Configuring SAML SSO with Slack and PingFederate

Page created: 22 Apr 2021 |

Page updated: 15 Dec 2022

| 5 min read

Configuration User task Single Sign-on (SSO) Capability

Enable Slack sign on from a PingFederate URL (IdP-initiated sign on) and direct Slack sign on using PingFederate (SP-initiated sign on) with JIT provisioning.

Configure PingFederate to authenticate against an IdP or datastore containing the users that require application access.
You must have administrative access to PingFederate and Slack.

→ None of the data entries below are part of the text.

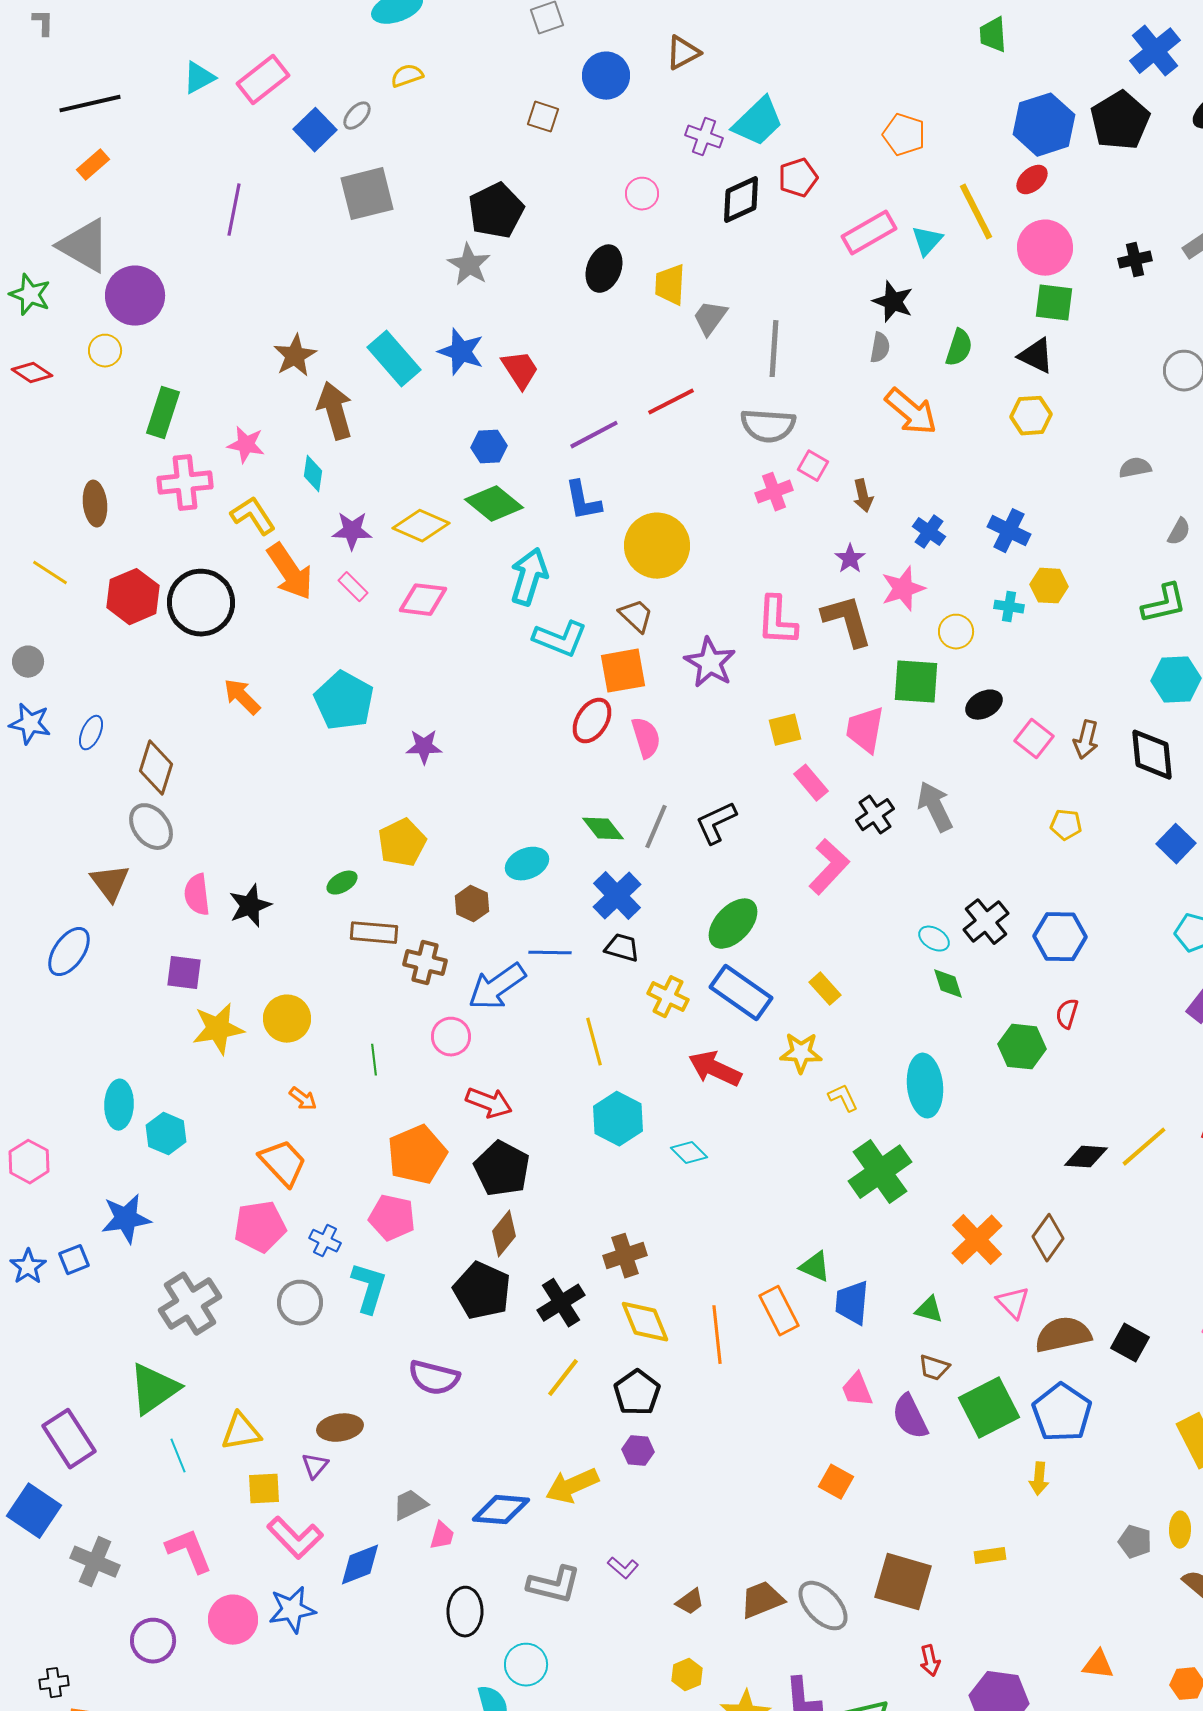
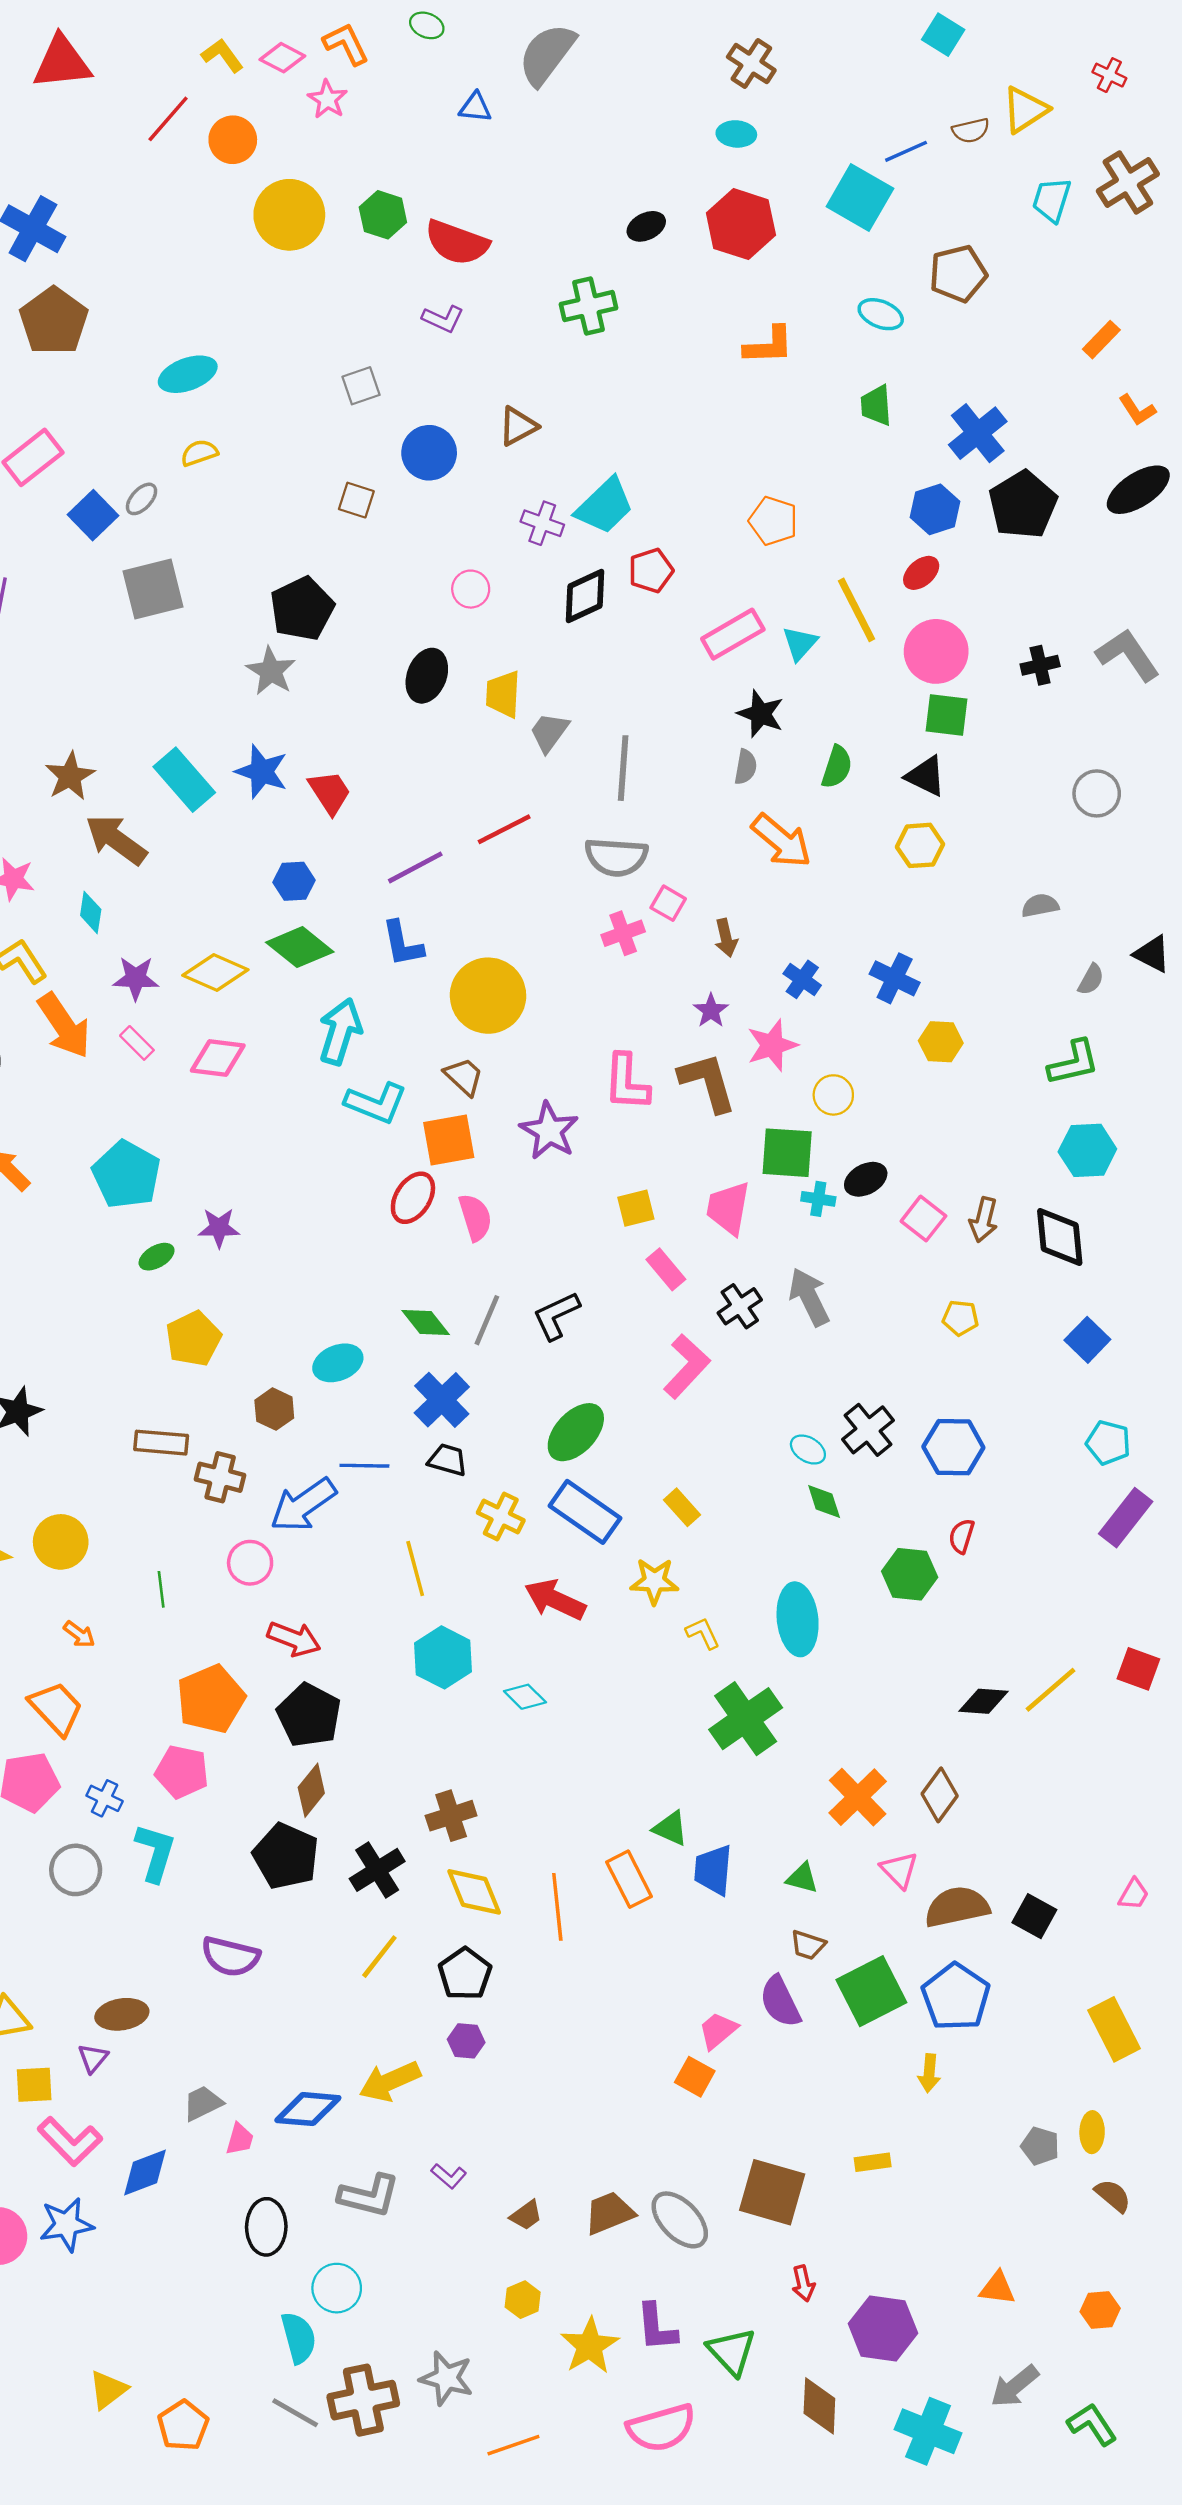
blue cross: (1155, 51) -> (978, 433), moved
blue hexagon: (1044, 125) -> (935, 509), size x0.7
brown arrow: (335, 411) -> (116, 840), turned -38
cyan cross: (1009, 607) -> (818, 1199), moved
green ellipse: (342, 883) -> (157, 1257), moved
pink trapezoid: (857, 1390) -> (718, 2030), moved, turned 72

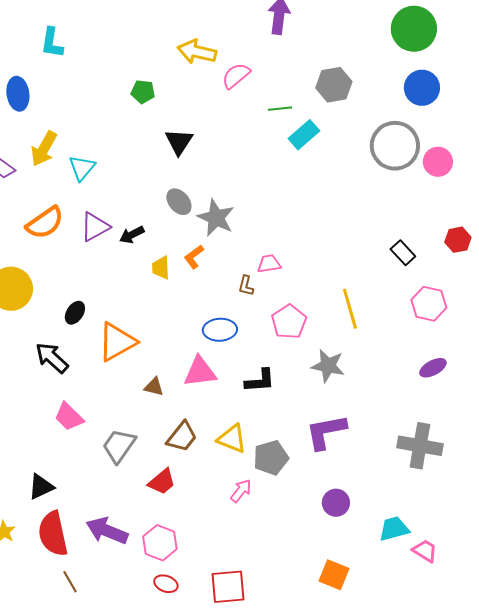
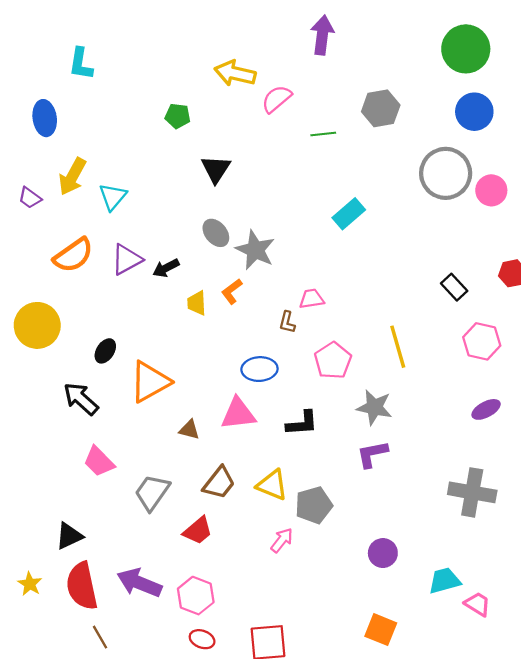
cyan rectangle: (304, 135) -> (349, 214), moved
purple L-shape: (326, 432) -> (372, 454), moved, size x0.7

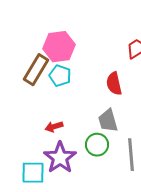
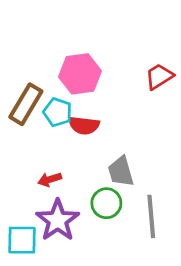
pink hexagon: (59, 47) -> (80, 74), moved
red semicircle: (114, 84) -> (84, 125), moved, turned -70

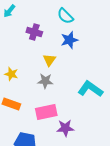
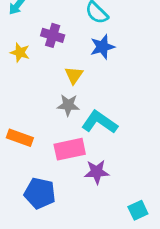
yellow star: (11, 74) -> (20, 52), moved
cyan L-shape: (90, 89) -> (100, 122), moved

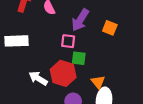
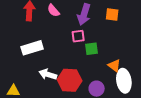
red hexagon: (63, 73) -> (70, 80), moved
white arrow: (38, 78) -> (48, 74), moved

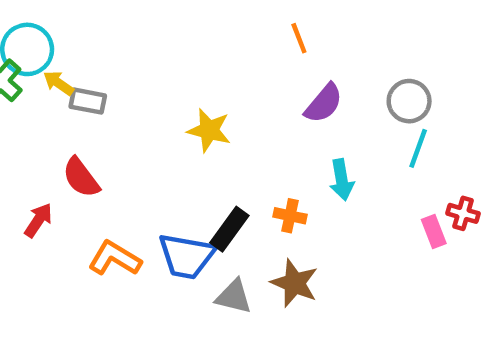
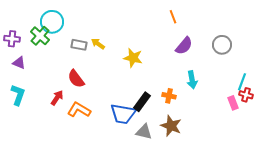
yellow arrow: (59, 83) -> (98, 44), moved
cyan line: (418, 148) -> (242, 82), moved
orange L-shape: (115, 258) -> (79, 110), moved

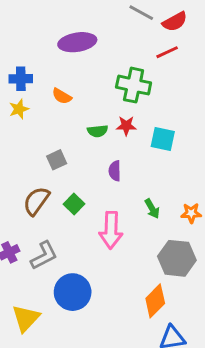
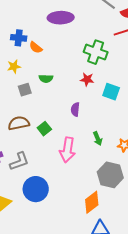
orange semicircle: (62, 96) -> (36, 47), moved
yellow star: (19, 109) -> (14, 67), moved
green semicircle: (98, 131) -> (46, 79), moved
gray square: (57, 160) -> (25, 90), moved
brown semicircle: (36, 201) -> (19, 123), turned 35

Create a PingFederate SP connection for Slack:
1. Sign on to the PingFederate administration console.
2. Create an service provider (SP) connection for Slack in PingFederate:
  1. Configure using Browser SSO profile SAML 2.0.
  2. Set Partner’s Entity ID to https://slack.com.
  3. Enable the following SAML Profiles:
    - IdP-Initiated SSO
    - SP-Initiated SSO
  4. In Assertion Creation > Attribute Contract, extend the contract with the following attributes:
    - SAML_NAME_FORMAT
    - User.Email
    - User.Username
    - first_name
    - last_name
    Use the following attribute name format:
    urn:oasis:names:tc:SAML:2.0:attrname-format:unspecified
  5. In Assertion Creation > Authentication Source Mapping > Attribute Contract Fulfillment:
    1. Map SAML_SUBJECT, User.Email, User.Username, first_name, and last_name.
    2. Map SAML_NAME_FORMAT to a text value of urn:oasis:names:tc:SAML:2.0:nameid-format:persistent.
3. In Protocol Settings > Assertion Consumer Service URL:
  1. Set Binding to POST.
  2. Set Endpoint URL to https://<Your slack domain>.slack.com/sso/saml.
4. In Protocol Settings > Allowable SAML Bindings, enable POST and REDIRECT.
5. In Protocol Settings > Signature Policy, select Always Sign Assertion.
6. In Credentials > Digital Signature Settings, select the PingFederate Signing Certificate.
7. Save the configuration.
8. Export the signing certificate.
9. Export the metadata file, open it in a text editor, and copy:
  - The entityID
  - The Location entry, https://<your value>/idp/SSO.saml2
Add the PingFederate connection to Slack.
- For Slack Standard or Plus, do the following:
  1. Sign on to your Slack Workspace as an administrator.
  2. Go to Settings & Administration > Workspace Settings.
  3. Click the Authentication tab.
  4. In the Configure an authentication method section, on the SAML authentication line, click Configure.
  5. If prompted, enter your password to continue.
  6. In the SAML 2.0 Endpoint (HTTP) field, enter the PingFederate Location value.
  7. In the Identity Provider Issuer field, enter the PingFederate entityID value.
  8. In the Public Certificate field, paste in the contents of the PingFederate signing certificate.
  9. Expand the Advanced Options section, and clear the Assertions Signed check box.
  10. In the Settings section, select the It’s optional radio button for the authentication setting.
    Note:
    You can change the authentication setting to your desired value after you have completed testing.
  11. Click Save Configuration.
  12. When you're redirected to PingFederate, authenticate with PingFederate.
    Result: Your selection is confirmed against PingFederate and saved if successful.
- For Slack Enterprise Grid, do the following:
  1. Sign on to your Slack Organization (not Workspace) as an administrator.
  2. Go to Manage Organization > Security > SSO Settings > Configure SSO.